Ben Parry from Star Citizen developer Cloud Imperium called real-time ray tracing a massive headache and a major time-sink, that will only provide subtle improvements if they get it right. Parry says RTX looks like fun, but at the moment the team has bigger priorities.
“It’s more likely to be a case of “We’ve got a test-bed scene for a ray-based environment lighting technique, it works for one type of light so far, here’s a list of things you can no longer safely have in a room without it breaking, with rough probabilities of how likely we are to work out a solution”
The added headache is that whatever we offered would have to be an “as well” feature rather than an “instead”, developing a feature for a single manufacturer’s top-end cards means also maintaining feature parity for everyone else’s hardware.”
Parry then expanded on what he meant with “as well”.

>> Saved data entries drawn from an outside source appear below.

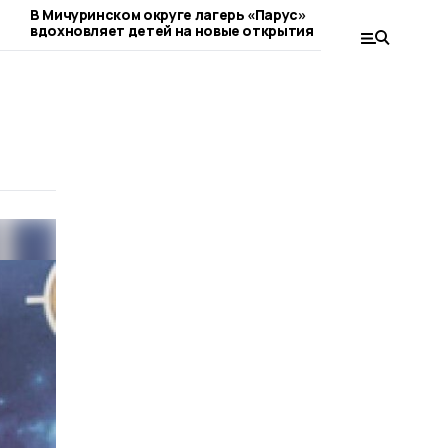
м
В Мичуринском округе лагерь «Парус»
Вещи из Сове
вдохновляет детей на новые открытия
коллекциони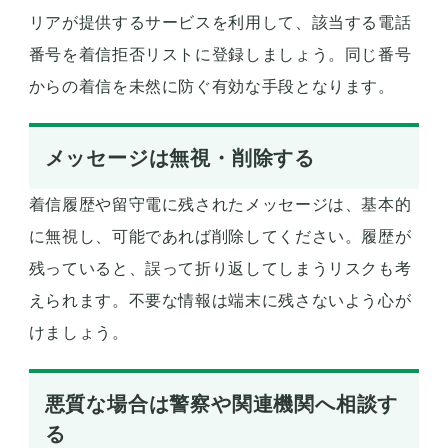
リアが提供するサービスを利用して、該当する電話
番号を着信拒否リストに登録しましょう。同じ番号
からの着信を未然に防ぐ有効な手段となります。
メッセージは無視・削除する
着信履歴や留守電に残されたメッセージは、基本的
に無視し、可能であれば削除してください。履歴が
残っていると、誤って折り返してしまうリスクも考
えられます。不要な情報は端末に残さないよう心が
けましょう。
悪質な場合は警察や関連機関へ相談す
る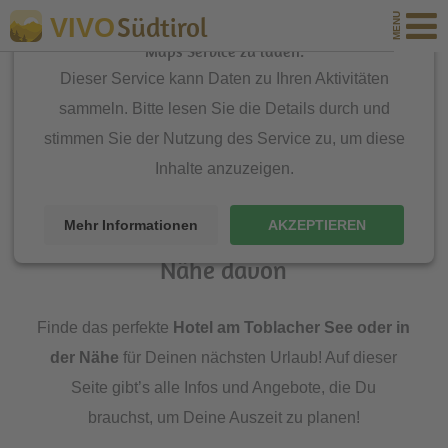
Südtirol
VIVO
Wir benötigen Ihre Zustimmung, um den Google
Maps-Service zu laden.
Dieser Service kann Daten zu Ihren Aktivitäten
Du bist hier:
sammeln. Bitte lesen Sie die Details durch und
Urlaub in Südtirol
\
Alle Unterkünfte
\
Hotels Südtirol
\
stimmen Sie der Nutzung des Service zu, um diese
Inhalte anzuzeigen.
Toblacher See
Hotels am Toblacher See und in der
Mehr Informationen
AKZEPTIEREN
Nähe davon
Finde das perfekte
Hotel am Toblacher See oder in
der Nähe
für Deinen nächsten Urlaub! Auf dieser
Seite gibt’s alle Infos und Angebote, die Du
brauchst, um Deine Auszeit zu planen!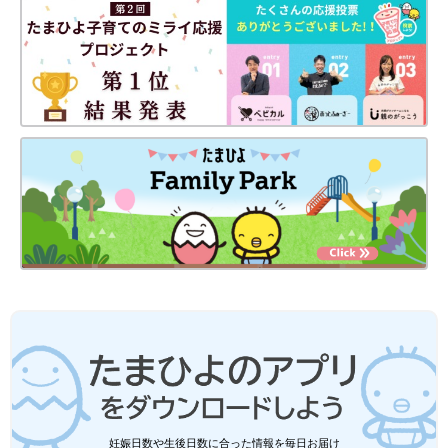
妊娠日数や生後日数に合った情報を毎日お届け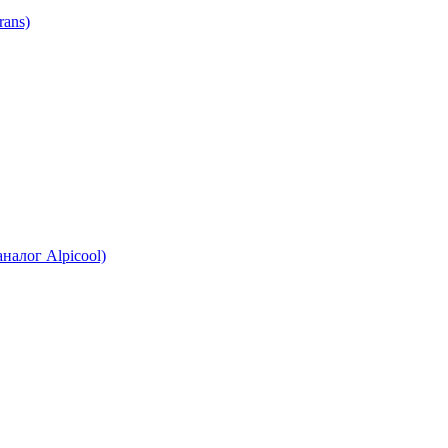
ans)
налог Alpicool)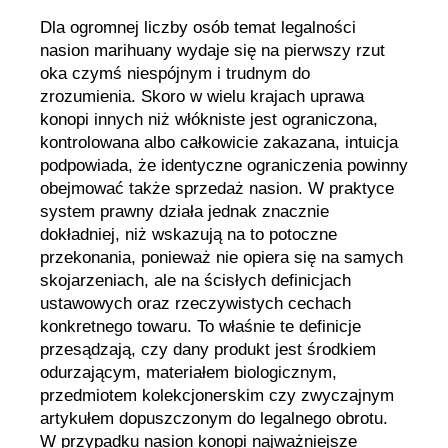
Dla ogromnej liczby osób temat legalności
nasion marihuany wydaje się na pierwszy rzut
oka czymś niespójnym i trudnym do
zrozumienia. Skoro w wielu krajach uprawa
konopi innych niż włókniste jest ograniczona,
kontrolowana albo całkowicie zakazana, intuicja
podpowiada, że identyczne ograniczenia powinny
obejmować także sprzedaż nasion. W praktyce
system prawny działa jednak znacznie
dokładniej, niż wskazują na to potoczne
przekonania, ponieważ nie opiera się na samych
skojarzeniach, ale na ścisłych definicjach
ustawowych oraz rzeczywistych cechach
konkretnego towaru. To właśnie te definicje
przesądzają, czy dany produkt jest środkiem
odurzającym, materiałem biologicznym,
przedmiotem kolekcjonerskim czy zwyczajnym
artykułem dopuszczonym do legalnego obrotu.
W przypadku nasion konopi najważniejsze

“Sorry yes, I should have been clearer. By “as well” I meant we’d have to maintain support for two modes:
1) A mode that uses raytracing (though probably not exclusively) in some way to get its results
2) A mode that doesn’t use raytracing, but can achieve a similar look without changing the art assets or lighting setup.
As an example, when we ported over the voxel fog, we intended for it to be an “as well” feature because it’s expensive to run, but eventually ran with it as an “instead” feature because it interprets the fog parameters totally differently, and drastically changes what does/doesn’t work in terms of light placement.”